GeoPhy: Differentiable Phylogenetic Inference via Geometric Gradients of Tree Topologies
This addresses the problem of scalable and accurate phylogenetic inference for biologists, representing a novel method for a known bottleneck.
The paper tackled the challenge of phylogenetic inference without restricting the vast number of possible tree topologies by introducing a fully differentiable formulation using geometric representations, and GeoPhy significantly outperformed other approximate Bayesian methods on real benchmark datasets.

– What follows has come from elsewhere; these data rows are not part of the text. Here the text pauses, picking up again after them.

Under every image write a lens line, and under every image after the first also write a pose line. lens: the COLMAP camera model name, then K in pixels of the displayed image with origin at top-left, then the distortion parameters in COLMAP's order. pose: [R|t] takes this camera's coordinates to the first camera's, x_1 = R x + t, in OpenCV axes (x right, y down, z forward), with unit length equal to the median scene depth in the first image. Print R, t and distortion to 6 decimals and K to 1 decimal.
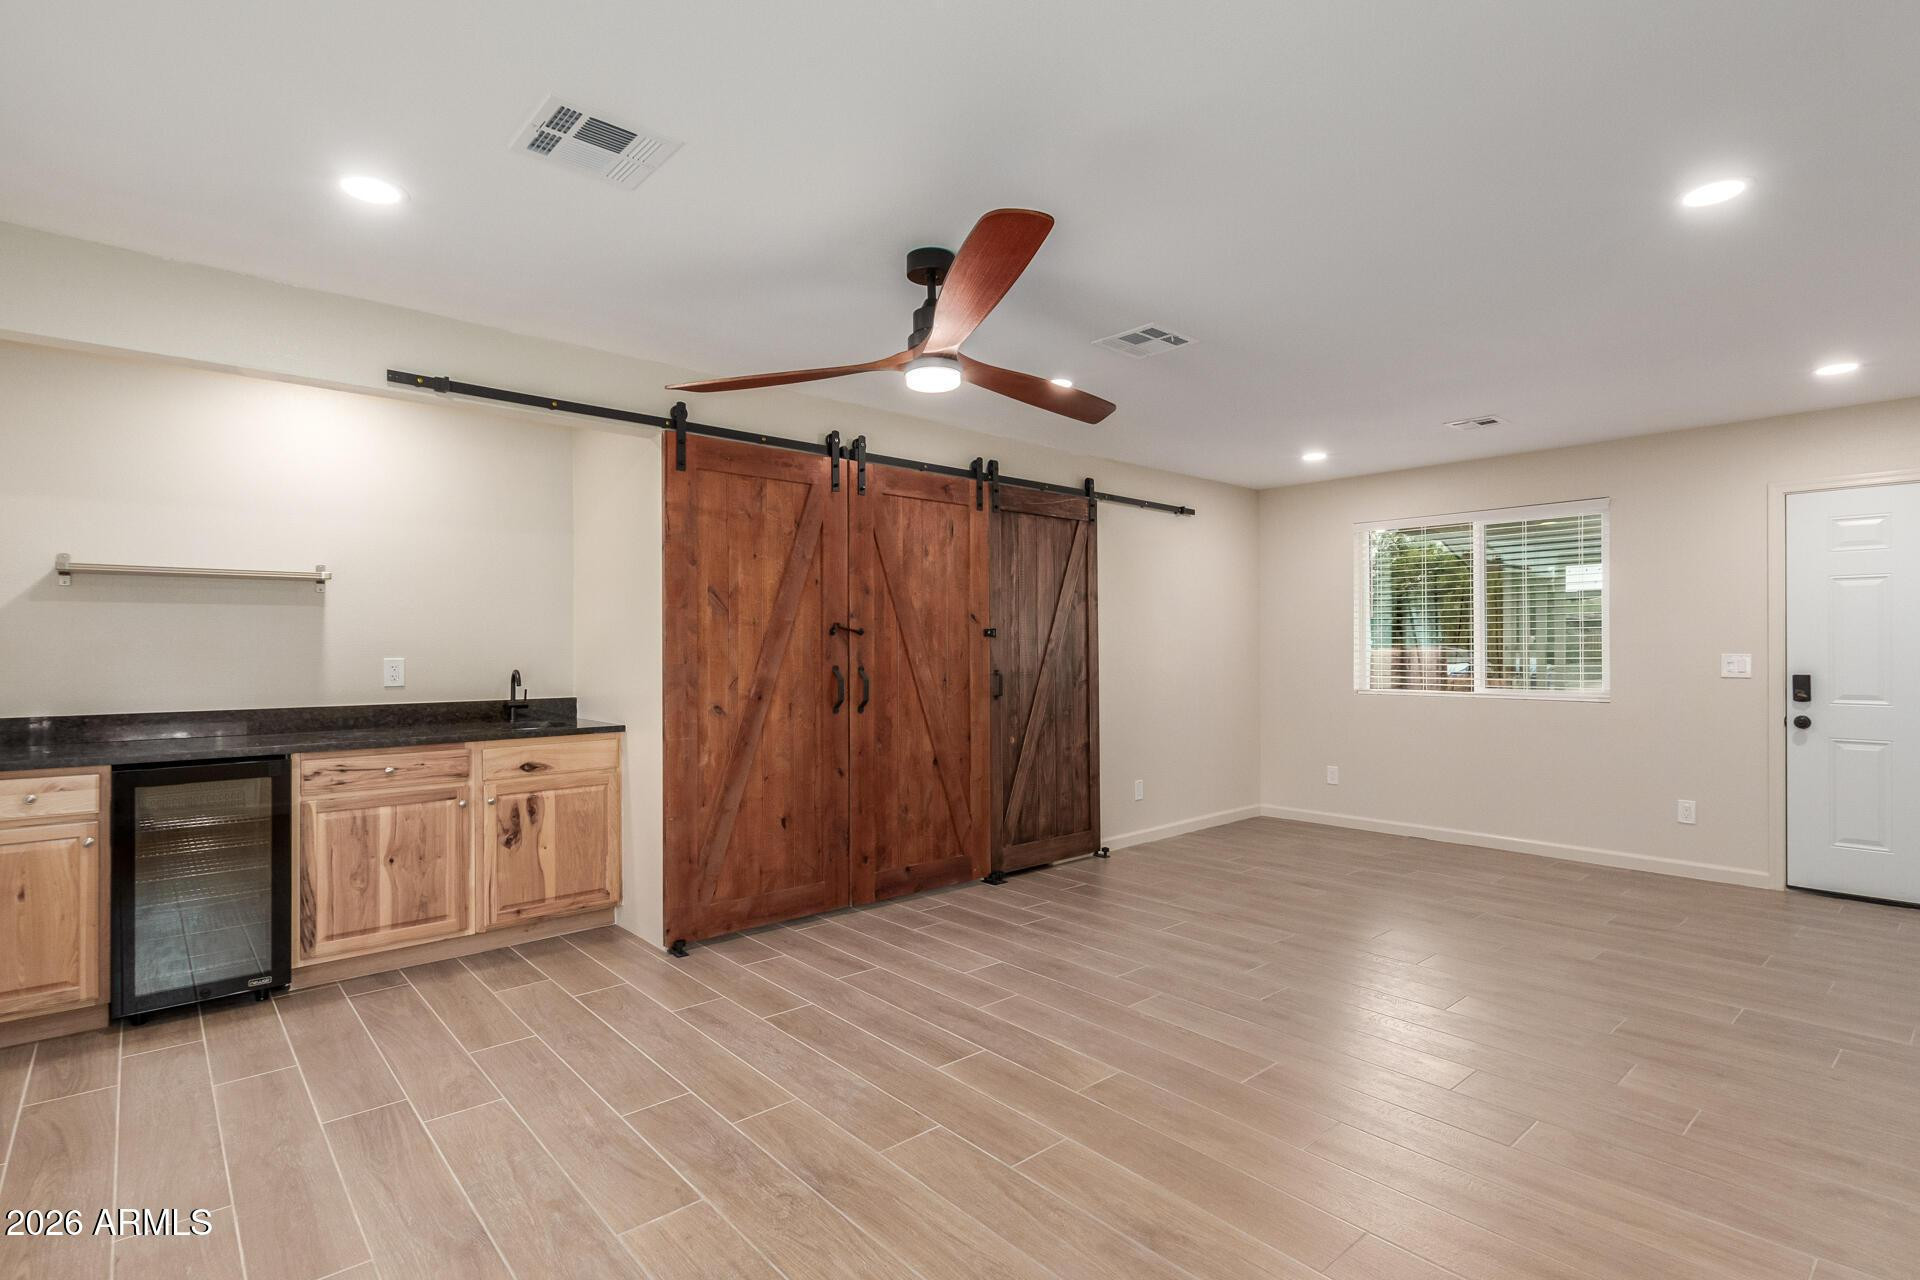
lens RADIAL K [[929.4, 0, 968.5], [0, 929.4, 647.3], [0, 0, 1]] dist [0.015327, 0.000055]
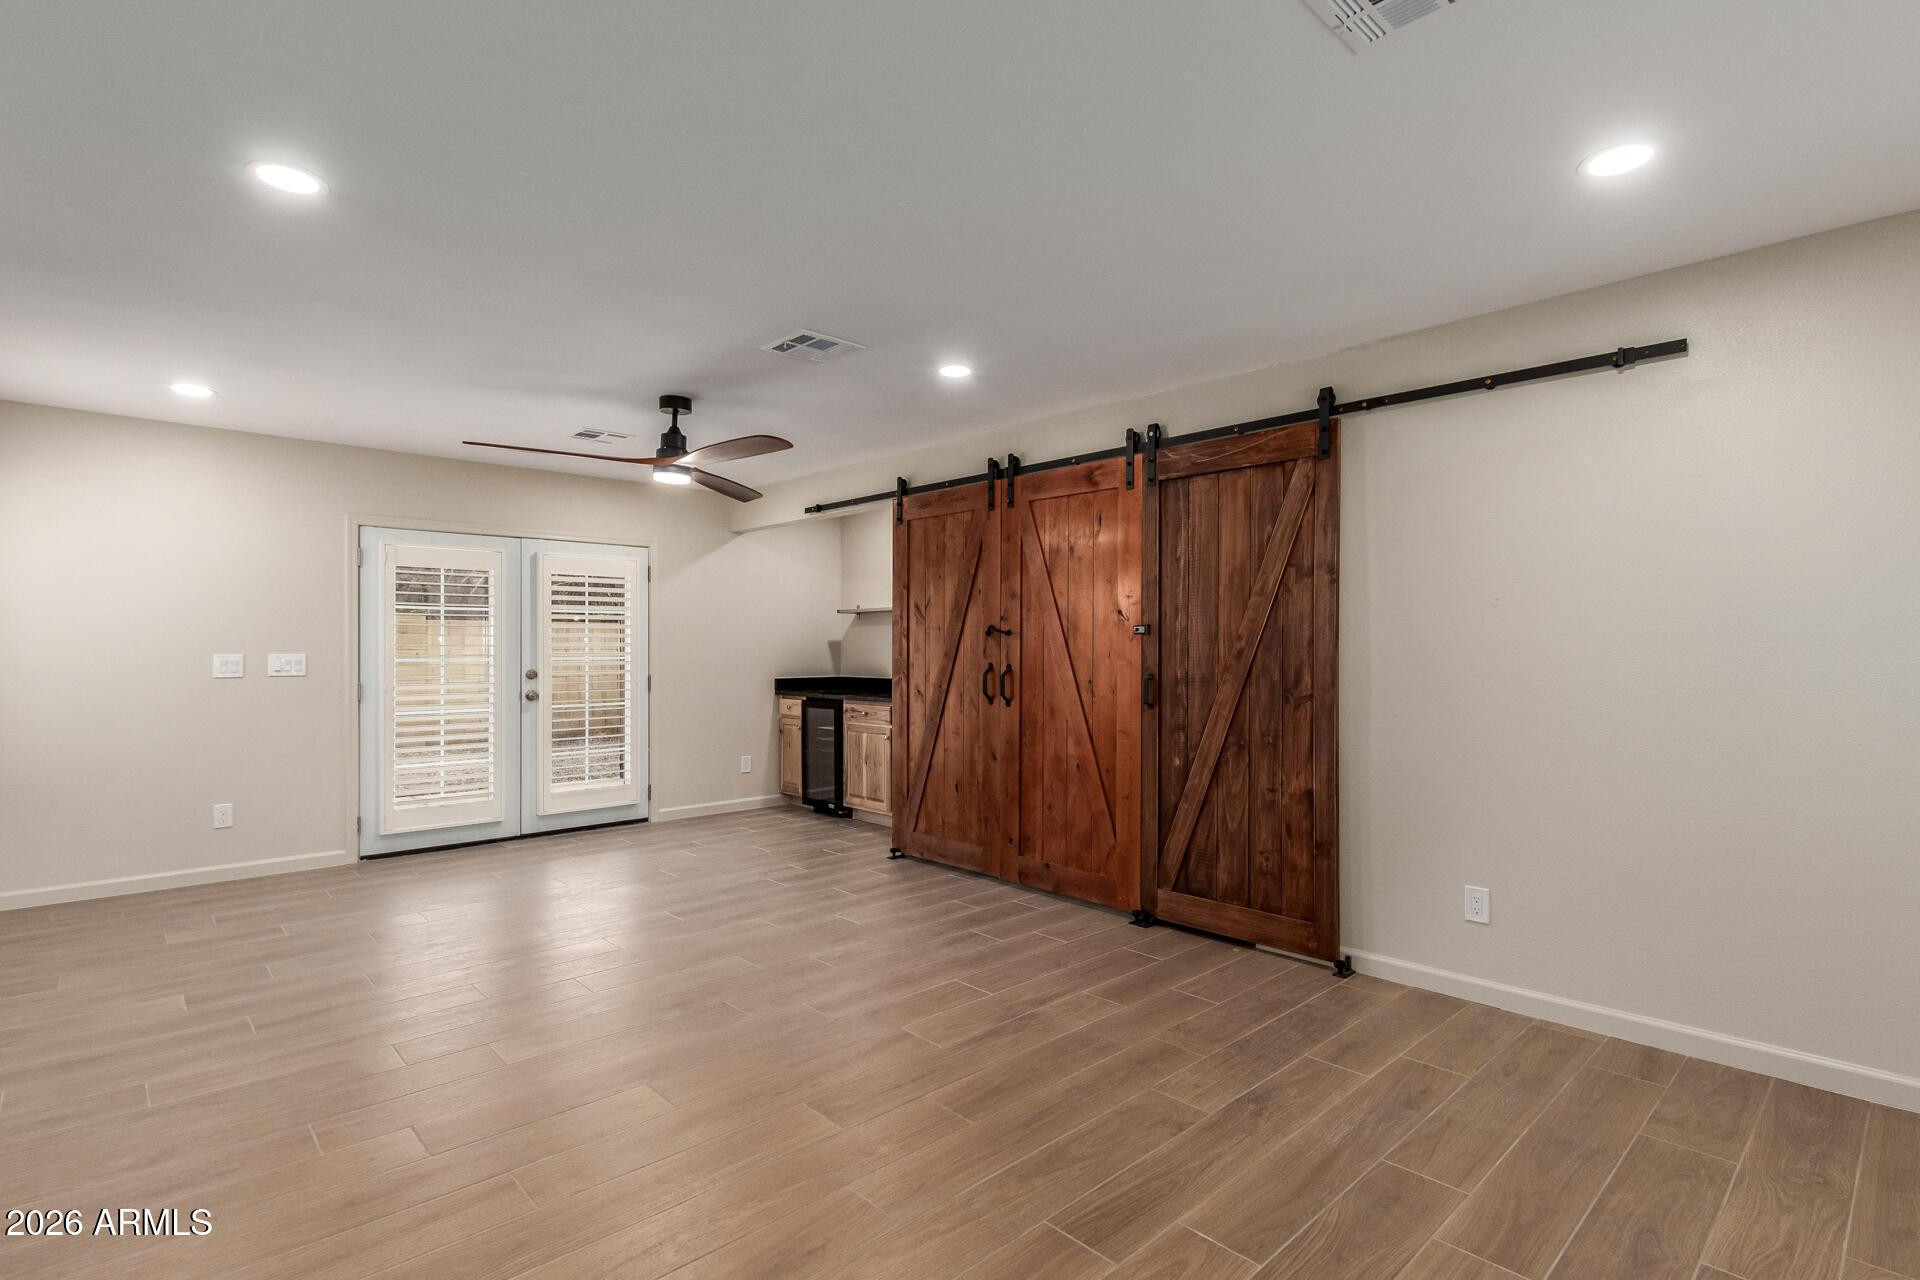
lens RADIAL K [[929.4, 0, 968.5], [0, 929.4, 647.3], [0, 0, 1]] dist [0.015327, 0.000055]
pose [[0.033397, -0.000611, -0.999442, 0.952750], [0.000695, 1.000000, -0.000589, 0.001224], [0.999442, -0.000675, 0.033398, 0.889530]]
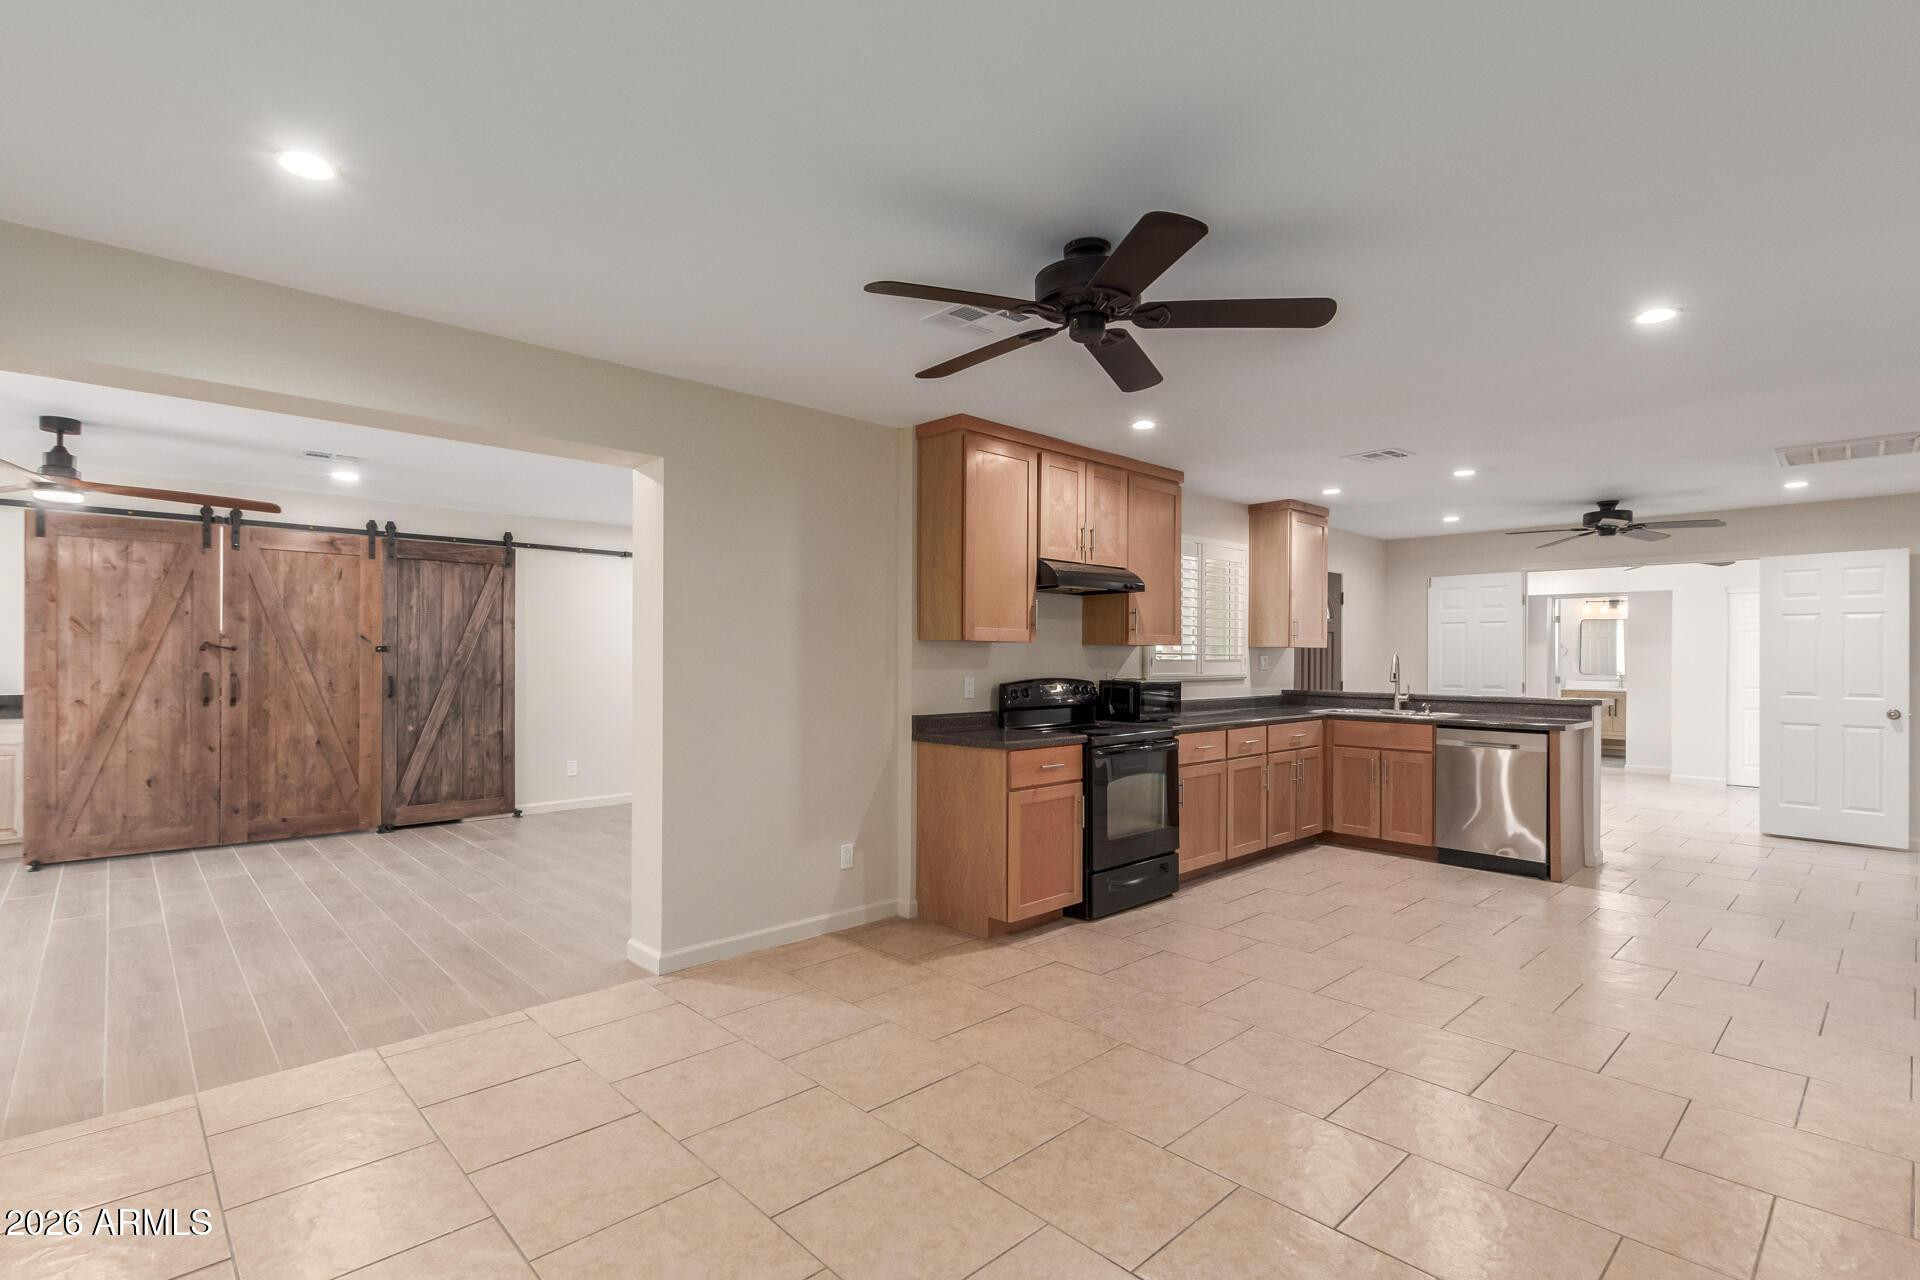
lens RADIAL K [[889.3, 0, 964.4], [0, 889.3, 652.4], [0, 0, 1]] dist [0.000215, -0.001137]
pose [[0.999574, 0.006635, 0.028421, 0.914878], [-0.006609, 0.999978, -0.001007, -0.015980], [-0.028427, 0.000819, 0.999596, -0.353887]]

Phylogenetic inference, grounded in molecular evolution models, is essential for understanding the evolutionary relationships in biological data. Accounting for the uncertainty of phylogenetic tree variables, which include tree topologies and evolutionary distances on branches, is crucial for accurately inferring species relationships from molecular data and tasks requiring variable marginalization. Variational Bayesian methods are key to developing scalable, practical models; however, it remains challenging to conduct phylogenetic inference without restricting the combinatorially vast number of possible tree topologies. In this work, we introduce a novel, fully differentiable formulation of phylogenetic inference that leverages a unique representation of topological distributions in continuous geometric spaces. Through practical considerations on design spaces and control variates for gradient estimations, our approach, GeoPhy, enables variational inference without limiting the topological candidates. In experiments using real benchmark datasets, GeoPhy significantly outperformed other approximate Bayesian methods that considered whole topologies.